A series of full size tests were made by the University of St. Cyr in 1912-1913 with the object of comparing full size aeroplane wings with small scale models of the same wing section. The full size wings were mounted on an electric trolley car and the tests were made in the open air. Many differences were noted when the small reproductions of the wings were tested in the wind tunnel, and no satisfactory conclusions can be arrived at from these tests. According to the theory, and the tests made by the N. P. L., the lift-drag ratio should increase with the size but the St. Cyr tests showed that this was not always the case. In at least three of the tests, the model showed better results than the full size machine. There seemed to be no fixed relation between the results obtained by the model and the large wing. The center of pressure movement was always different in every comparison made.

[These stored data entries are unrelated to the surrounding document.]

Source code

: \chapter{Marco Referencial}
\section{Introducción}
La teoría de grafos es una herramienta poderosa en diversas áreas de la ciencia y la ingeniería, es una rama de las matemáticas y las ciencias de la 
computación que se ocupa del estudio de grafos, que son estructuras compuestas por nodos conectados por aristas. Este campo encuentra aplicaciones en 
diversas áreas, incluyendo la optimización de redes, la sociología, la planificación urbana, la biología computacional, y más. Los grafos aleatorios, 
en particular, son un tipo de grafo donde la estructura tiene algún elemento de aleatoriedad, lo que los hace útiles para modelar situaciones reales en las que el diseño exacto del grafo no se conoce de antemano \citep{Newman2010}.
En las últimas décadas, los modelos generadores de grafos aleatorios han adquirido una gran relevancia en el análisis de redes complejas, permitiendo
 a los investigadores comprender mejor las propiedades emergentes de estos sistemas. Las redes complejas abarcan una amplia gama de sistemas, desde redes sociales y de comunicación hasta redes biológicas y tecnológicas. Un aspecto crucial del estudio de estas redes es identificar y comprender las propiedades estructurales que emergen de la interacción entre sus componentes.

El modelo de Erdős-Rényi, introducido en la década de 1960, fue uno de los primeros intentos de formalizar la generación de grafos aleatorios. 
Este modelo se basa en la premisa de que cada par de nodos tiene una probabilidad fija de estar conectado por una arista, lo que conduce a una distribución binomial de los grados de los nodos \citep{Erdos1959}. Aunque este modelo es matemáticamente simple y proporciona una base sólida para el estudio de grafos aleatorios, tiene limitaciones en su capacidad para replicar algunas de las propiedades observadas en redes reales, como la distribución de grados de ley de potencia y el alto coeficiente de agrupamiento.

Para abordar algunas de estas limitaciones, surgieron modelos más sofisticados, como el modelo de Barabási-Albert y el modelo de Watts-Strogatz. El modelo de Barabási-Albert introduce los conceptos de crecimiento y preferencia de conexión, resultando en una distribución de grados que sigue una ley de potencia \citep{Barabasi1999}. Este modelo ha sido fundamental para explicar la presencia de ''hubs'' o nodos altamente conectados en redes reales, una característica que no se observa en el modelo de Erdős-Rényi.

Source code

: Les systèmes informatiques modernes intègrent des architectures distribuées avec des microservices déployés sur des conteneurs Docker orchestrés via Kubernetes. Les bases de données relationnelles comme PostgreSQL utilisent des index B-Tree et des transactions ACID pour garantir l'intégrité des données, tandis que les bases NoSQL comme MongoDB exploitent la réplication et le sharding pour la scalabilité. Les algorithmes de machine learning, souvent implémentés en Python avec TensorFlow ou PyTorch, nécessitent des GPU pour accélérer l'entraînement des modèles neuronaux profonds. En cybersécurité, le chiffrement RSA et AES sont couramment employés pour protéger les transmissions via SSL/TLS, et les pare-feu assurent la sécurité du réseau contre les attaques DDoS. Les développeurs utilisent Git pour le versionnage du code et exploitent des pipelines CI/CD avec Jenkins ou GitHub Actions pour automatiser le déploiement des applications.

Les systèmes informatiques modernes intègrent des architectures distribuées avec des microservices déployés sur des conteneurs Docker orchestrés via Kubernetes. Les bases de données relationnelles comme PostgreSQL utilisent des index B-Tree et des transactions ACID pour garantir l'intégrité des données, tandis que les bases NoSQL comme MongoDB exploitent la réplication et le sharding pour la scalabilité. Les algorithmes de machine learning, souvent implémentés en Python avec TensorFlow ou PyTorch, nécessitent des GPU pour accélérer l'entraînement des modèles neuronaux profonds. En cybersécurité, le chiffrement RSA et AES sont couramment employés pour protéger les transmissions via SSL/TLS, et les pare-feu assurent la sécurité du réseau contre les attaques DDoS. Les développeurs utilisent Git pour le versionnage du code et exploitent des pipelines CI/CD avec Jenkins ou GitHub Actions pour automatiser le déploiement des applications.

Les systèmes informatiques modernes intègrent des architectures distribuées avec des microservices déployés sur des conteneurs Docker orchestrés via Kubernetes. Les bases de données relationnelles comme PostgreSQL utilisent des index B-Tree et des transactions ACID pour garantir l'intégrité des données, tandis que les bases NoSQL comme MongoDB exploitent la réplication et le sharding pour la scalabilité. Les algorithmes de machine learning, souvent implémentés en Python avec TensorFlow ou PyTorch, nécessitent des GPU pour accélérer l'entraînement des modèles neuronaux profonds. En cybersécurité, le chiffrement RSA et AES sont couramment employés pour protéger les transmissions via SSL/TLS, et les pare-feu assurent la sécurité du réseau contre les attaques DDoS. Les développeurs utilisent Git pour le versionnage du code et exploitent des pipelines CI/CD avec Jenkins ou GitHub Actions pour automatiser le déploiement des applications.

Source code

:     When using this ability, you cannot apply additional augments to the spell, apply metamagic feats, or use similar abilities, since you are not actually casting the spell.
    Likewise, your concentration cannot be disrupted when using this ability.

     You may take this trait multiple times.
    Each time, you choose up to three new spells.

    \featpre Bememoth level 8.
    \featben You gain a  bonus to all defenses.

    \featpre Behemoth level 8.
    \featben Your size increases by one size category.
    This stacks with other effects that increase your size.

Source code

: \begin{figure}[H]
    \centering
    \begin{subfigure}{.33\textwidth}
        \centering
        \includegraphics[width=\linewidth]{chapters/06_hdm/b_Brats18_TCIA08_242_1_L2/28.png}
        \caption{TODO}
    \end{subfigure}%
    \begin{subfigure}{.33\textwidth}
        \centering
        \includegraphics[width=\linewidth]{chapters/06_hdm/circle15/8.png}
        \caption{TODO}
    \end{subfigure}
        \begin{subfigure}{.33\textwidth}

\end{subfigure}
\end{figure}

One cause of such pronounced difference would probably be explained by the difference in the materials used on the model and full size wing, the model wing being absolutely smooth rigid wood while the full size wing was of the usual fabric construction. The fabric would be likely to change in form under different conditions of angle and speed, causing a great departure from the true values. Again, the model being of small size, would be a difficult object to machine to the exact outline. A difference of 1/1000 inch from the true dimension would make a great difference in the results obtained with a small surface.
Plan Form. Wings are made nearly rectangular in form, with the ends more or less rounded, and very little is now known about the effect of wings varying from this form. Raking the ends of the wing tips at a slight angle increases both the lift-drag and lift by about 20 per cent, the angle of the raked end being about 15 degrees. Raking is a widely adopted practice in the United States, especially on large machines.
Summary of Corrections. We can now work out the total correction to be made on the wind tunnel tests for a full size machine of any aspect ratio. The lift co-efficient should be used as given by the model test data, but the corrections can be applied to the lift-drag ratio and the drag. The scale factor is taken at 1.08, the form factor due to rake is 1.2, and the aspect correction is taken from the foregoing table. The total correction factor will be the product of all of the individual factors.
Example. A certain wing section has a lift-drag ratio of 15.00, as determined by a wind tunnel test on a model, the aspect of the test plane being 6. The full size wing is to have an aspect ratio of 8, and the wing tips are to be raked. What is the corrected lift-drag ratio of the full size machine at 14°?
Solution. The total correction factor will be = 1.08 × 1.10 × 12 = 1.439. The lift-drag ratio of the full size modified wing becomes 15.00 x 1.439 = 21.585.
As a comparison, we will assume the same wing section with rectangular tips and an aspect ratio of 3. The total correction factor for the new arrangement is now 1.08 X 0.72 = 0.7776 where 0.72 is the relative lift-drag due to an aspect of 3. The total lift-drag is now 15.00 X 0.7776 = 11.664.
Having a large aspect ratio and raked tips makes a very considerable difference as will be seen from the above results, the rake and aspect of 8 making the difference between 21.585 and 11.664 in the lift-drag. Area for area, the drag of the first plane will be approximately one-half of the drag due to an aspect ratio of three.
Lift in Slip Stream. The portions of a monoplane or tractor biplane lying in the propeller slip stream are subjected to a much higher wind velocity than the outlying parts of the wing. Since the lift is proportional to the velocity squared, it will be seen that the lift in the slip stream is far higher than on the surrounding area. Assuming for example, that a certain propeller has a slip of 30 per cent at a translational speed of 84 miles per hour, the relative velocity of the slip stream will be 84/0.70 = 120 miles per hour. Assuming a lift factor (Ky)=0.0022, the lift in the slip stream will be L = 0.0022 × 120 × 120 = 31.68 pounds per square foot. In the translational wind stream of 84 miles per hour, the lift becomes L = 0.0022 X 84 X 84 = 15.52 pounds per square foot. In other words, the lift of the portion in the slip stream is nearly double that of the rest of the wing with a propeller efficiency of 70 per cent.